Helping people with computers... one answer at a time.
Spam is no longer just something in email. Web site spam, or "comment spam" is on the rise. If you've seen website spam on your site, we'll look at some of the things you can do.
I have a personal web-site to help computer users that's been running for about 6 years. I have a guest book and people have been signing it for years. Within the past year, though, I've been swamped with spammers signing my book. I get about 6 to 10 spams each day. Each morning I delete them, but it is getting worse by day.
I had tried to "hide" my guest book from the public and sacrifice the ability to have people sign and my enjoyment in reading these. But even this "hidden" page keeps getting spam.
How can I prevent spammers from signing my guest book? I'd appreciate your comments and hopefully a solution to this annoying problem.
Oh, I have plenty of comments and opinions on this topic - it's a problem I face right here with Ask Leo!
But unfortunately, like spam in general, there's no single answer - no magic bullet.
Depending on your server and other specifics, there are several approaches you can take.
Web spam, also known as "blog spam" or "comment spam", is definitely on the rise. Spurred by the popularity of Weblogs or blogs which allow people to post comments, spammers are using these forms to post links back to their own sites. The links aren't really intended to server as advertising, per se, but rather, to trick the search engines into thinking that the target site is more important than it is, because of all the incoming links.
Regardless of why, it's a mess.
There are two types of comment spam generation techniques: manual and automated. Automated tools will scour the web looking for things that look like comment or guest book forms, and automatically post their bogus content to these forms. Manual tools involving hiring cheap labor overseas to do exactly the same thing by hand.
While it started as comment spam on blogs, it's most definitely no longer limited to that. Almost any form that accepts input on the web is getting hit.
As I said, there are various tools and techniques to combat comment or web spam. Which technique might help you depends on how your form is set up, and on what type of server, or publishing platform you might be running.
A very common technique is to use what's called a "CAPTCHA" ("Completely Automated Public Turing test to tell Computers and Humans Apart"). You've probably seen them - they're the often distorted characters that you're asked to re-type into the form before it will be accepted. As the name implies, it's a way to prevent automated tools from posting to your form. Unfortunately it does nothing to stop actual humans.
If you're running on a content management system like MovableType, WordPress or others, then CAPTCHA may already be an option - either as a built-in feature, or as a plugin for your platform. Unfortunately creating and using a CAPTCHA test in the general sense is not all that trivial.

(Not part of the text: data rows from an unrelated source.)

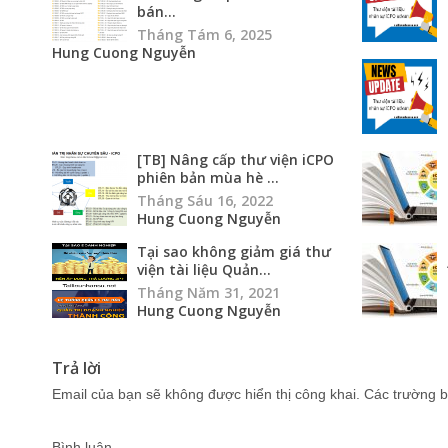
bán...
Tháng Tám 6, 2025
Hung Cuong Nguyễn
[TB] Nâng cấp thư viện iCPO
phiên bản mùa hè ...
Tháng Sáu 16, 2022
Hung Cuong Nguyễn
Tại sao không giảm giá thư
viện tài liệu Quản...
Tháng Năm 31, 2021
Hung Cuong Nguyễn
Trả lời
Email của bạn sẽ không được hiển thị công khai.
Các trường b
Bình luận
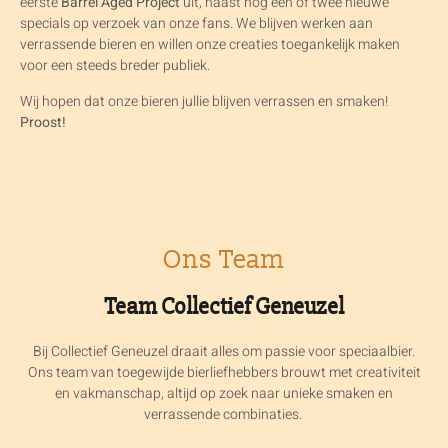
eerste
Barrel Aged Project
uit, naast nog één of twee nieuwe
specials op verzoek van onze fans. We blijven werken aan
verrassende bieren en willen onze creaties toegankelijk maken
voor een steeds breder publiek.
Wij hopen dat onze bieren jullie blijven verrassen en smaken!
Proost!
Ons Team
Team Collectief Geneuzel
Bij Collectief Geneuzel draait alles om passie voor speciaalbier.
Ons team van toegewijde bierliefhebbers brouwt met creativiteit
en vakmanschap, altijd op zoek naar unieke smaken en
verrassende combinaties.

If you're running an Apache-based web server and you have access to its configuration, the mod_security module might be an option. This module can be configured to monitor for terms and take action when those terms are posted to your form. It's something else I run on Ask Leo!'s server, and as a result attempts to post a comment with certain four-letter-words or certain spam-related phrases will simply be rejected.
Another technique I find myself using is for forms where I control the script that processes the form input. Most notably, my ask a question page has been getting hammered of late with various attempts at web spam. What I've done is simply make note of common strings (typically the websites that are being linked to) and updated the code to disallow posts containing those strings. (Apparently, being PHP based, it bypasses mod_security.)
Both techniques that scan for strings require a certain amount of maintenance. As spammers arrive attempting to promote new things, those things need to get added to the disallowed list. However, if you're willing to completely disallow links in the content posted from valid users, then disallowing the string "http:" would stop 99% of this type of spam. Unfortunately that's not something I can do, as many of the questions I get do need to refer to specific web pages.
If you don't have access to the levels of scripting or server configuration that I've described here, then your next best bet is to investigate the specific publishing platform you're using. The spam problem is wide-spread, and many of the popular platforms are implementing solutions of various types.